Yesterday, infosec analysis agency SentinelLabs revealed 12-year-old flaws in Dell’s firmware updater, DBUtil 2.3. The susceptible firmware updater has been put in by default on a whole lot of thousands and thousands of Dell methods since 2009.
The 5 high-severity flaws SentinelLabs found and reported to Dell lurk within the
dbutil_2_3.sys module, and so they have been rounded up underneath a single CVE monitoring quantity, CVE-2021-21551. There are two memory-corruption points and two lack of enter validation points, all of which might result in native privilege escalation and a code logic problem which may result in a denial of service.
A hypothetical attacker abusing these vulnerabilities can escalate the privileges of one other course of or bypass safety controls to put in writing on to system storage. This affords a number of routes to the last word objective of native kernel-level entry—a step even greater than Administrator or “root” entry—to all the system.
This isn’t a distant code execution vulnerability—an attacker sitting internationally and even throughout the espresso store can not use it on to compromise your system. The foremost danger is that an attacker who will get an unprivileged shell through another vulnerability can use an area privilege escalation exploit like this one to bypass safety controls.

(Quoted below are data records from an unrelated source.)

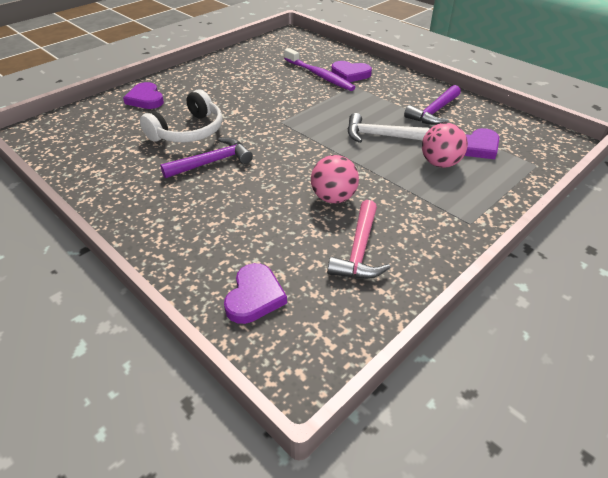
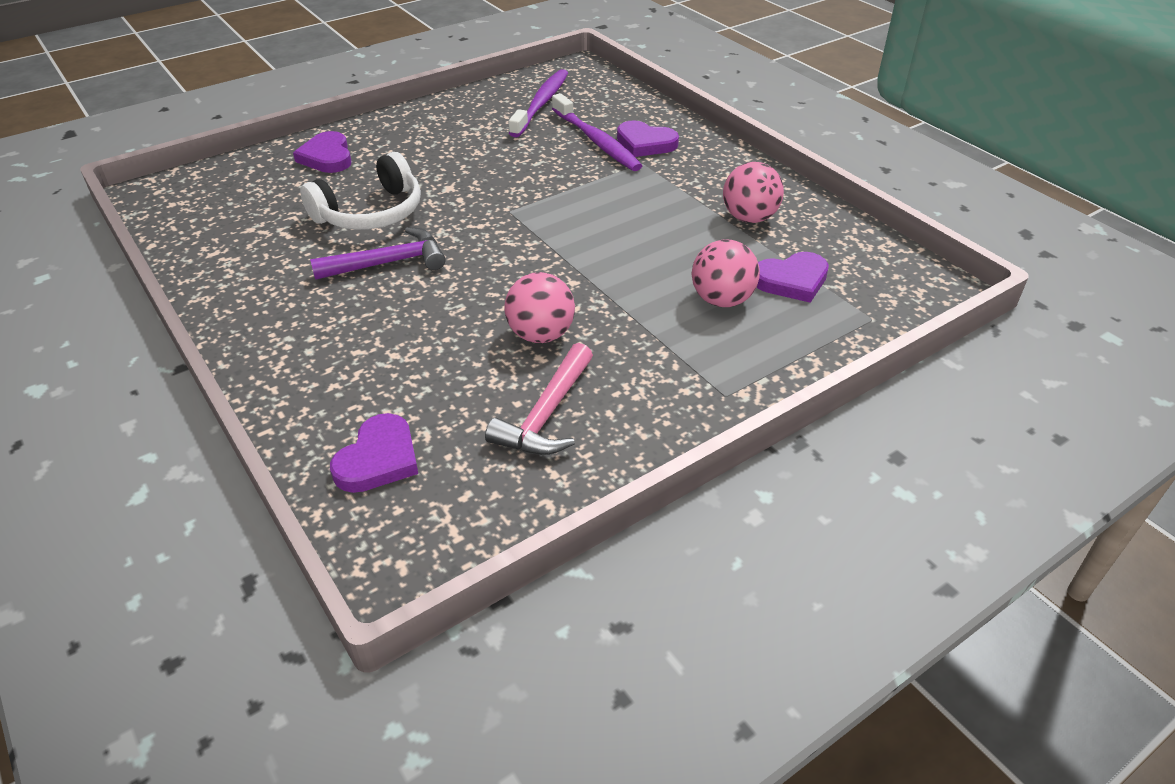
camera: 10 degrees right, 0 degrees up
white hammer [347,113,430,143] -> none
purple hammer [404,85,461,125] -> pink ball [723,162,784,223]
none -> purple toothbrush [509,69,568,137]

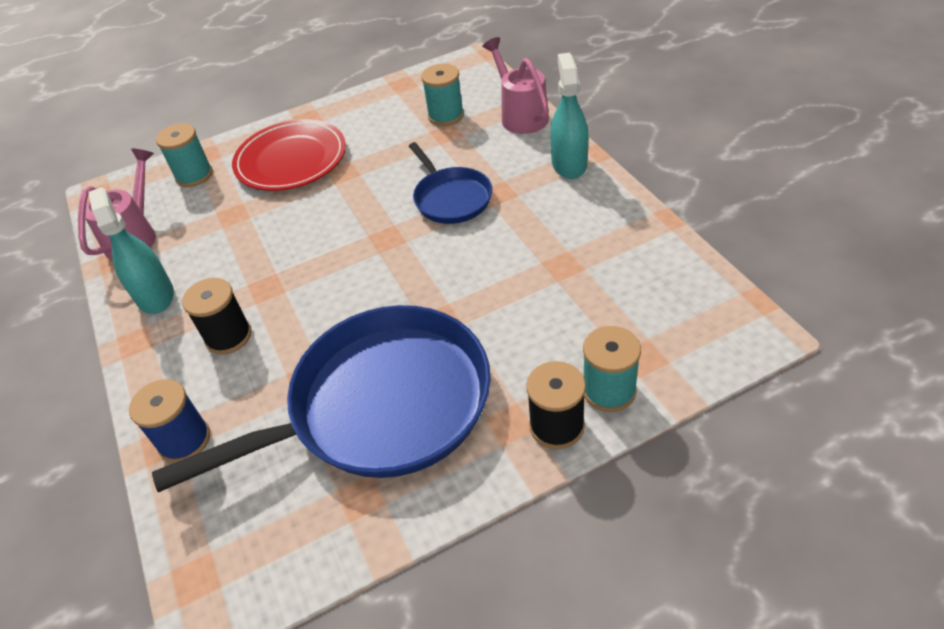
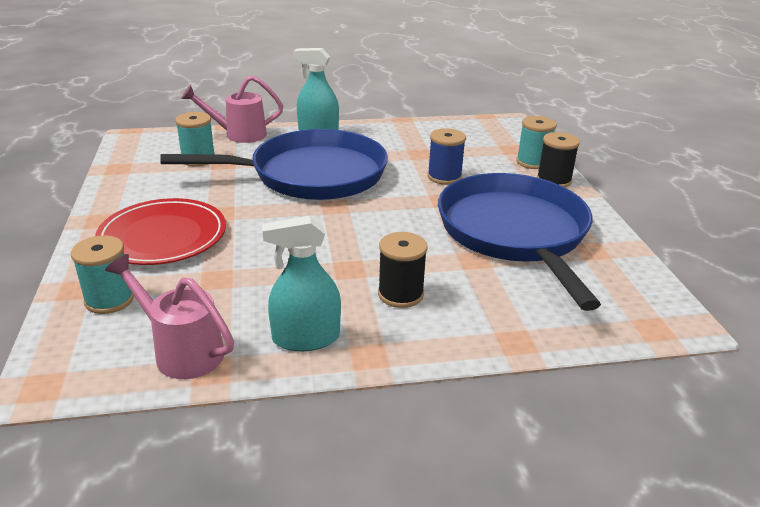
camera: 80 degrees left, 15 degrees down
blue spool [129,379,210,463] -> blue spool moved to [427,128,466,185]
blue pan [409,142,493,224] -> blue pan [160,129,388,200], size x1.99

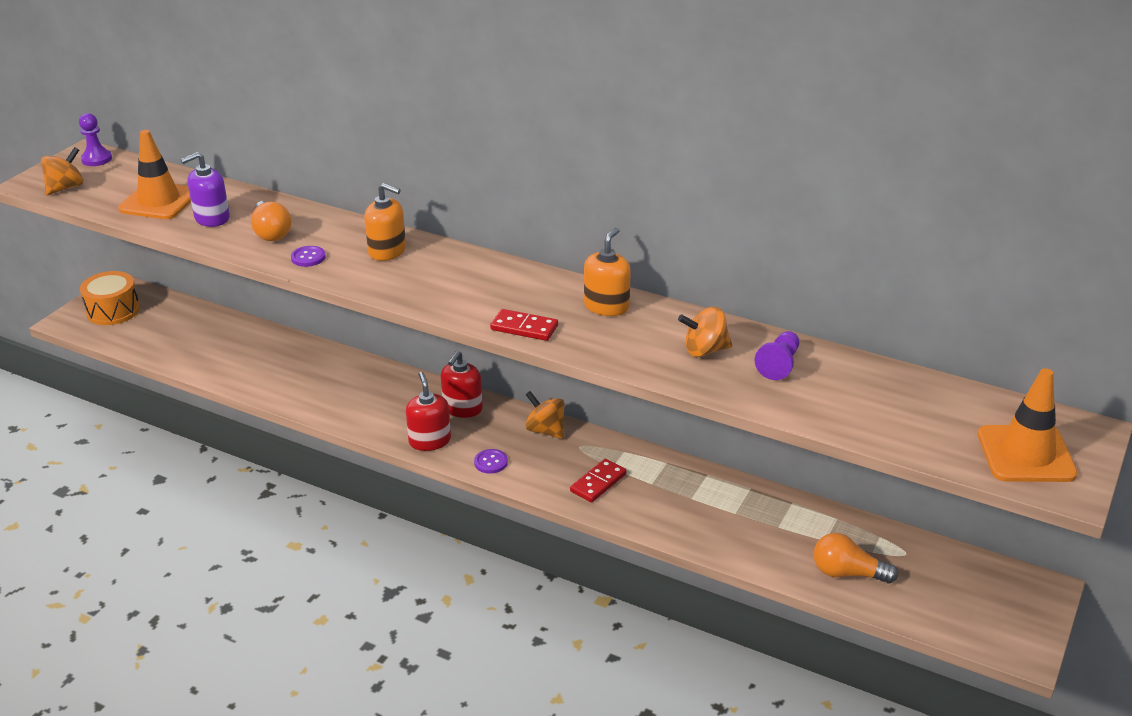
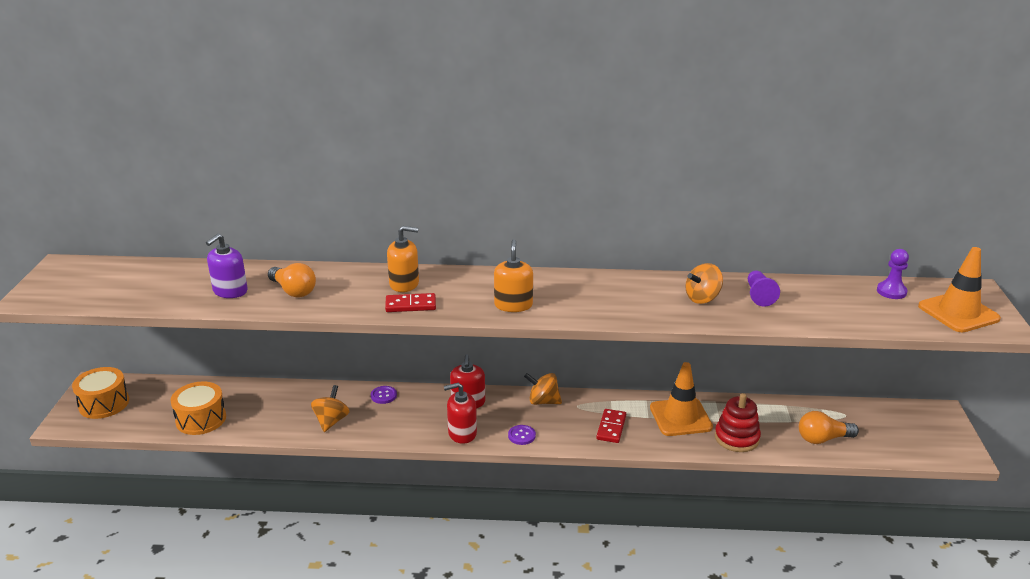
camera: 25 degrees left, 5 degrees down
orange spinning top [41,147,83,195] -> orange spinning top moved to [311,385,350,432]
purple pawn [79,113,112,166] -> purple pawn moved to [877,249,909,299]
orange traffic cone [118,130,191,219] -> orange traffic cone moved to [650,362,713,436]
purple button [291,246,326,267] -> purple button moved to [371,386,397,404]
red soap dispenser [406,372,451,451] -> red soap dispenser turned 60 degrees counterclockwise [444,383,477,444]
red domino [490,309,558,341] -> red domino moved to [385,293,436,312]
orange soap dispenser [584,228,631,316] -> orange soap dispenser moved to [494,239,533,312]
none -> orange drum [171,381,226,435]
none -> red stacking toy [715,393,761,452]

Since SentinelLabs notified Dell in December 2020, the corporate has provided documentation of the failings and mitigation directions which, for now, boil right down to “take away the utility.” A replacement driver can also be out there, and it must be robotically put in on the subsequent firmware replace verify on affected Dell methods.

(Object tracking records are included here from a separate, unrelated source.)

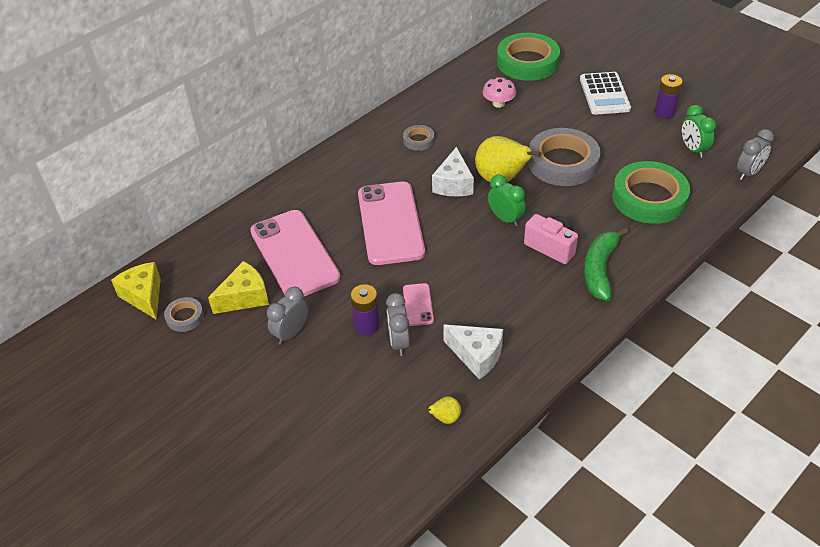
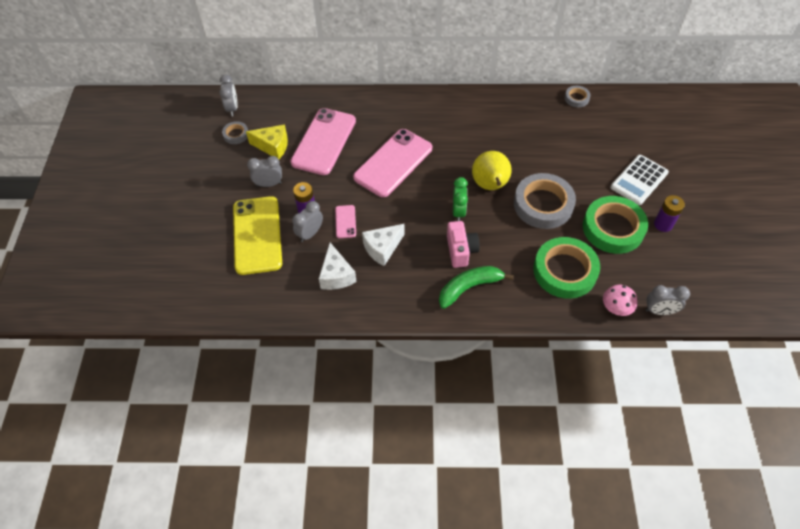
camera: 45 degrees right, 10 degrees up
yellow cheese [111,262,161,320] -> grey clock [220,75,238,116]
grey tape [403,125,434,151] -> grey tape moved to [565,86,591,107]
pink phone [403,283,434,326] -> pink phone turned 45 degrees counterclockwise [335,205,356,238]
yellow pear [423,396,461,424] -> none
white cheese [432,147,474,197] -> white cheese moved to [362,224,405,266]
pink mushroom [483,77,516,108] -> pink mushroom moved to [603,285,638,316]
green tape [497,33,560,81] -> green tape moved to [583,196,648,254]
green clock [681,105,716,158] -> none
none -> yellow phone [233,196,282,275]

SentinelLabs’ Kasif Dekel was at the very least the fourth researcher to find and report this problem, following CrowdStrike’s Satoshi Tanda and Yarden Shafir and IOActive’s Enrique Nissim. It isn’t clear why Dell wanted two years and three separate infosec corporations’ reviews to patch the difficulty—however to paraphrase CrowdStrike’s Alex Ionescu above, what issues most is that Dell’s customers will lastly be protected.